**EXERCISE AIM**:
Check each line of the data below for the string "Untitled". Then give the number of lines that have it, without anything else.

**DATA SHOWN**:

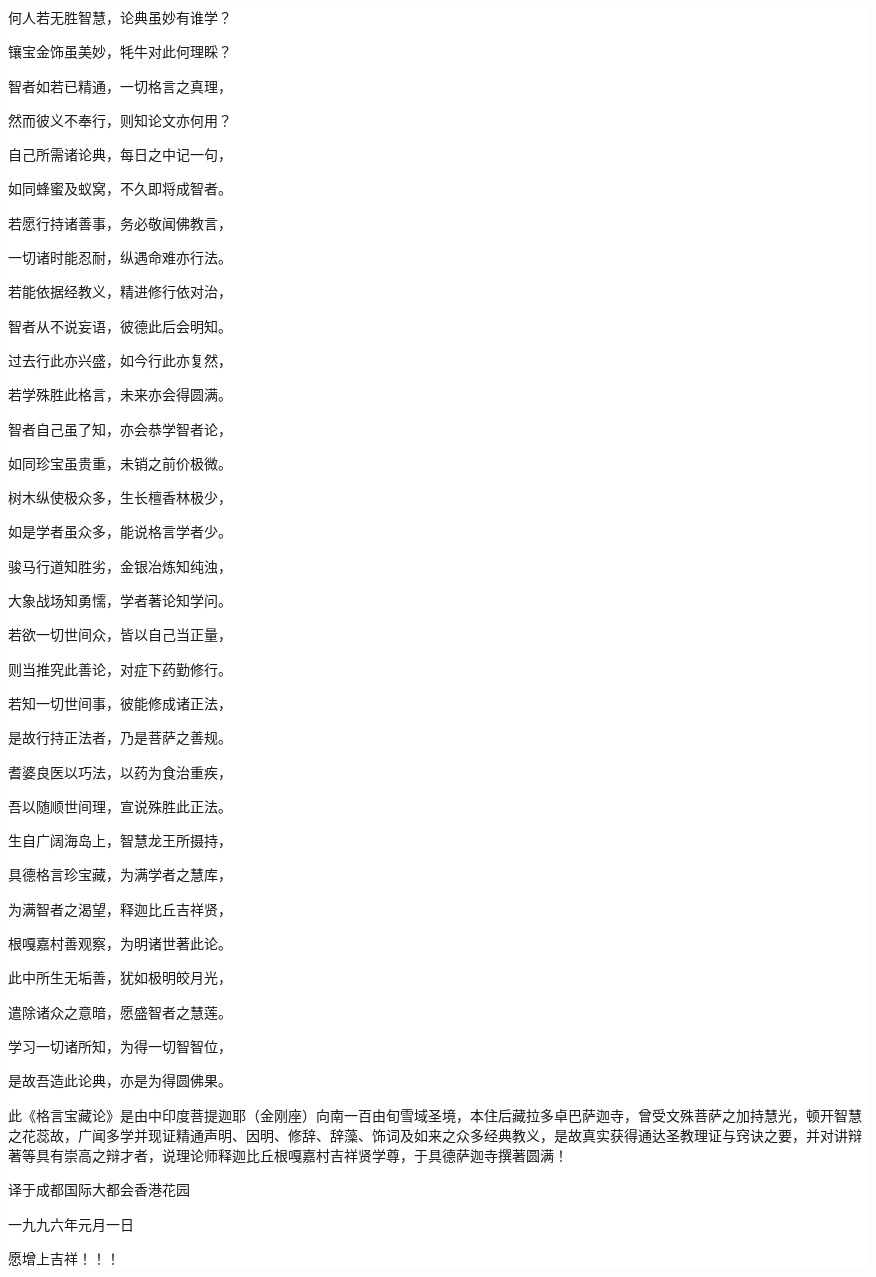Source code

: 何人若无胜智慧，论典虽妙有谁学？

镶宝金饰虽美妙，牦牛对此何理睬？

智者如若已精通，一切格言之真理，

然而彼义不奉行，则知论文亦何用？

自己所需诸论典，每日之中记一句，

如同蜂蜜及蚁窝，不久即将成智者。

若愿行持诸善事，务必敬闻佛教言，

一切诸时能忍耐，纵遇命难亦行法。

若能依据经教义，精进修行依对治，

智者从不说妄语，彼德此后会明知。

过去行此亦兴盛，如今行此亦复然，

若学殊胜此格言，未来亦会得圆满。

智者自己虽了知，亦会恭学智者论，

如同珍宝虽贵重，未销之前价极微。

树木纵使极众多，生长檀香林极少，

如是学者虽众多，能说格言学者少。

骏马行道知胜劣，金银冶炼知纯浊，

大象战场知勇懦，学者著论知学问。

若欲一切世间众，皆以自己当正量，

则当推究此善论，对症下药勤修行。

若知一切世间事，彼能修成诸正法，

是故行持正法者，乃是菩萨之善规。

耆婆良医以巧法，以药为食治重疾，

吾以随顺世间理，宣说殊胜此正法。

生自广阔海岛上，智慧龙王所摄持，

具德格言珍宝藏，为满学者之慧库，

为满智者之渴望，释迦比丘吉祥贤，

根嘎嘉村善观察，为明诸世著此论。

此中所生无垢善，犹如极明皎月光，

遣除诸众之意暗，愿盛智者之慧莲。

学习一切诸所知，为得一切智智位，

是故吾造此论典，亦是为得圆佛果。

此《格言宝藏论》是由中印度菩提迦耶（金刚座）向南一百由旬雪域圣境，本住后藏拉多卓巴萨迦寺，曾受文殊菩萨之加持慧光，顿开智慧之花蕊故，广闻多学并现证精通声明、因明、修辞、辞藻、饰词及如来之众多经典教义，是故真实获得通达圣教理证与窍诀之要，并对讲辩著等具有崇高之辩才者，说理论师释迦比丘根嘎嘉村吉祥贤学尊，于具德萨迦寺撰著圆满！

译于成都国际大都会香港花园

一九九六年元月一日

愿增上吉祥！！！

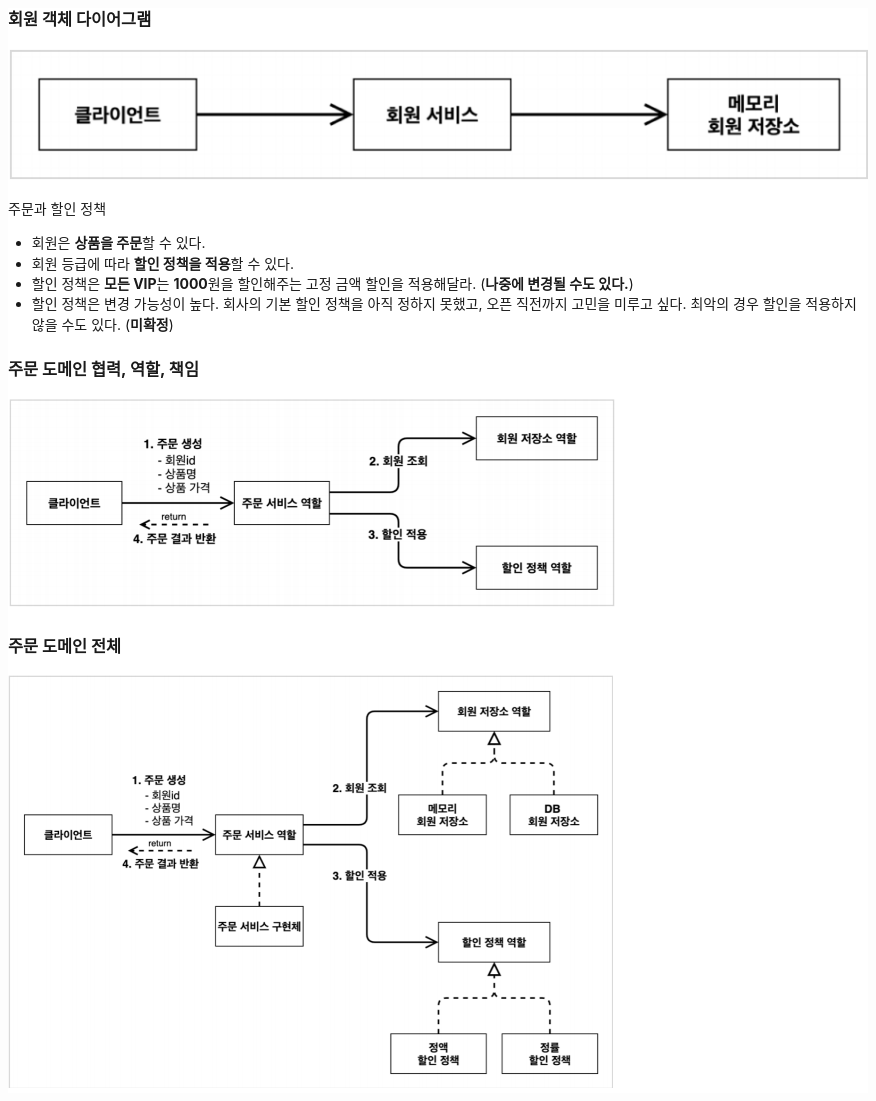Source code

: ### 회원 객체 다이어그램

![Untitled](img/Untitled%203.png)

주문과 할인 정책

- 회원은 **상품을 주문**할 수 있다.
- 회원 등급에 따라 **할인 정책을 적용**할 수 있다.
- 할인 정책은 **모든 VIP**는 **1000**원을 할인해주는 고정 금액 할인을 적용해달라. (**나중에 변경될 수도 있다.**)
- 할인 정책은 변경 가능성이 높다. 회사의 기본 할인 정책을 아직 정하지 못했고, 오픈 직전까지 고민을 미루고 싶다. 최악의 경우 할인을 적용하지 않을 수도 있다. (**미확정**)

### 주문 도메인 협력, 역할, 책임

![Untitled](img/Untitled%204.png)

### **주문 도메인 전체**

![Untitled](img/Untitled%205.png)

**ANSWER SECTION**:
3